화학공학소재연구정보센터
Industrial & Engineering Chemistry Research, Vol.60, No.10, 3922-3935, 2021
Kinetics of the Reduction of 4-Nitrophenol by Silver Nanoparticles Immobilized in Thermoresponsive Core-Shell Nanoreactors
We present a kinetic study on the reduction of 4-nitrophenol (NO2) with borohydride, catalyzed by silver nanoparticles. The latter are immobilized inside the hydrogel shell of core-shell nanoreactors, comprising a polystyrene core and surrounded by a thermoresponsive poly-N-isopropylacrylamide (PNIPAM) hydrogel shell. Cryogenic transmission electron microscopy shows that silver nanoparticles with an average diameter of 5.6 +/- 2.4 nm are located deep inside the PNIPAM shell. The Levenberg-Marquardt algorithm is applied for the decomposition of the UV-vis spectra recorded during the reduction of NO2, and its potential use in the assessment and evaluation of model reactions is demonstrated. The decomposition of the UV-vis spectra, obtained in a wavelength range of 240-500 nm, shows that the reactant NO2 is directly transferred to the product 4-aminophenol (NH2) without accumulation of intermediates. Hence, a stationary state for the intermediate 4-hydroxylaminophenol is present from the beginning of the reaction onwards.
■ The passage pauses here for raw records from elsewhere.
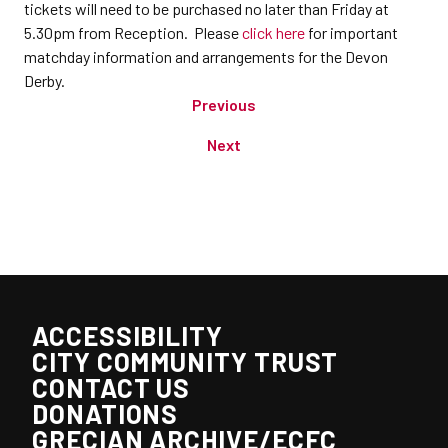
tickets will need to be purchased no later than Friday at
5.30pm from Reception. Please
click here
for important
matchday information and arrangements for the Devon
Derby.
Previous
Next
ACCESSIBILITY
CITY COMMUNITY TRUST
CONTACT US
DONATIONS
GRECIAN ARCHIVE/ECFC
Based on this, a kinetic model is presented, which is related to a model previously derived for the kinetic analysis of the reaction catalyzed by gold. The kinetic data, obtained at room temperature at nine different combinations of NO2 and borohydride concentrations, are globally fitted by a genetic approach. The results are in good accordance with previous results obtained on gold and, furthermore, show that the adsorption of NH2 to the catalyst surface has a substantial influence on the kinetics of silver. The measurements between T = 10 and 50 degrees C reveal a non-Arrhenius dependency of the reaction rate, caused by the thermoresponsive PNIPAM hydrogel. We show how a systematic decomposition of kinetic, adsorption, and partitioning effects provides useful qualitative insights into the partitioning coefficients of reactants and products, i.e., the ratio of the concentration inside/outside the hydrogel network, which play a significant role in the kinetics of PNIPAM-based catalysts. Furthermore, it is found that small ions like chloride and borohydride show a similar partitioning behavior in PNIPAM.